La Tunisie ne se porte pas bien. La monnaie locale a chuté et la grogne sociale prend de l’ampleur, six ans après la révolution qui a emporté le dictateur Ben Ali. Jeudi, des milliers de personnes ont manifesté dans plusieurs régions. À Kef, près de la frontière algérienne, les manifestants ont répondu à l’appel de la société civile pour protester contre la marginalisation de leur région et réclamer un développement plus équitable, selon les médias. « La région du Kef est marginalisée par le pouvoir central depuis l’indépendance. Elle a été ignorée par tous les gouvernements qui se sont succédé après la révolution, et Youssef Chahed (l’actuel Premier ministre, NDLR) a fait la même chose », a déclaré à l’AFP Kamel Saihi, secrétaire général adjoint du bureau régional de l’UGTT (Union générale des travailleurs tunisiens), selon les médias.
La ville de 50.000 habitants a été paralysée par une grève générale. Aucun incident avec les forces de l’ordre n’a été enregistré.
À l’origine des protestations, des rumeurs sur la délocalisation d’une usine de câble automobile de Hammamet vers une région côtière, ce qui n’a pas plu aux habitants de Kef. Et ces derniers ne sont les plus seuls à descendre dans la rue pour exprimer leur mécontentement. Depuis le début du mois d’avril, la Tunisie connaît d’importants mouvements sociaux notamment dans les villes périphériques comme Tataouine et Kairouan.

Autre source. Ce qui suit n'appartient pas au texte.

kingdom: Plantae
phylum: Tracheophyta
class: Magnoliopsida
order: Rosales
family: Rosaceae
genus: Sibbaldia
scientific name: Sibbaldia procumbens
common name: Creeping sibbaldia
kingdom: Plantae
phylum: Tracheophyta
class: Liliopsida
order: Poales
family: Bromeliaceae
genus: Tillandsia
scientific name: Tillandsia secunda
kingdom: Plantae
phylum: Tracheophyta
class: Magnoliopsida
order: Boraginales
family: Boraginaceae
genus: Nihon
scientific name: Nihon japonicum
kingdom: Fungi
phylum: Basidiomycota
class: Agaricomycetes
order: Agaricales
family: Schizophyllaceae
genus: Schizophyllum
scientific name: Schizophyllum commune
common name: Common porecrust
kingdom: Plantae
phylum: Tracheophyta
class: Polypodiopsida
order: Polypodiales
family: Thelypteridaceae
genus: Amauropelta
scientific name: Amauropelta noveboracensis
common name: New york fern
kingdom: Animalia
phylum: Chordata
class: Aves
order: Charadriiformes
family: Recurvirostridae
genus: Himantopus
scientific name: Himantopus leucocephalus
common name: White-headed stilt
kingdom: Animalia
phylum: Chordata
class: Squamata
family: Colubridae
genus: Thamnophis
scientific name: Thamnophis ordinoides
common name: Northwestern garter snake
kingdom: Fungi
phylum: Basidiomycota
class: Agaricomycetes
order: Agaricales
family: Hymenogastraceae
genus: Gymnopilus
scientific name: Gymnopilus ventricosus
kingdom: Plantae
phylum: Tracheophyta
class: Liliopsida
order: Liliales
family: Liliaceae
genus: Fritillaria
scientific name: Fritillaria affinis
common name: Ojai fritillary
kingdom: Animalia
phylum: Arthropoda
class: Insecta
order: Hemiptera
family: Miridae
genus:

Le dinar tunisien à son plus bas historique
La montée en puissance des revendications sociales intervient dans un contexte économique difficile pour la Tunisie. L’Utica, principale organisation patronale locale, s’est inquiétée de la dévaluation rapide dinar et demandé au gouvernement à intervenir face à ce « grand danger » pour l’économie du pays, déjà fragilisée, selon les médias tunisiens. En deux ans, la monnaie locale a perdu près de 25% de sa valeur par rapport à l’euro. La monnaie unique européenne est passé de deux dinars tunisiens (TND) à 2,55 TND cette semaine, son plus bas historique.
Mardi, la ministre des Finances, Lamia Zribi, a expliqué la faiblesse du dinar par un creusement de plus en plus inquiétant du déficit commercial de la Tunisie, qui a atteint 2,5 milliards de dinars (près d’un milliard EUR) à fin février contre 1,35 md (520 millions EUR) il y a un an, précise L’Orient le jour. Le gouvernement a nié que la dévaluation du dinar était liée à une demande du FMI, qui s’apprête à octroyer à la Tunisie un prêt de 300 millions de dollars. « Lors des négociations avec le FMI, concernant la politique monétaire et de change à mener à court et moyen terme, il a été question d’aligner le dinar sur ses fondamentaux macroéconomiques. Cela ne voudrait pas dire, et en aucun cas, une dévaluation du dinar car on est plus en régime de change fixe », a assuré Toufik Rajhi, conseiller du Premier ministre tunisien à Africanmanager.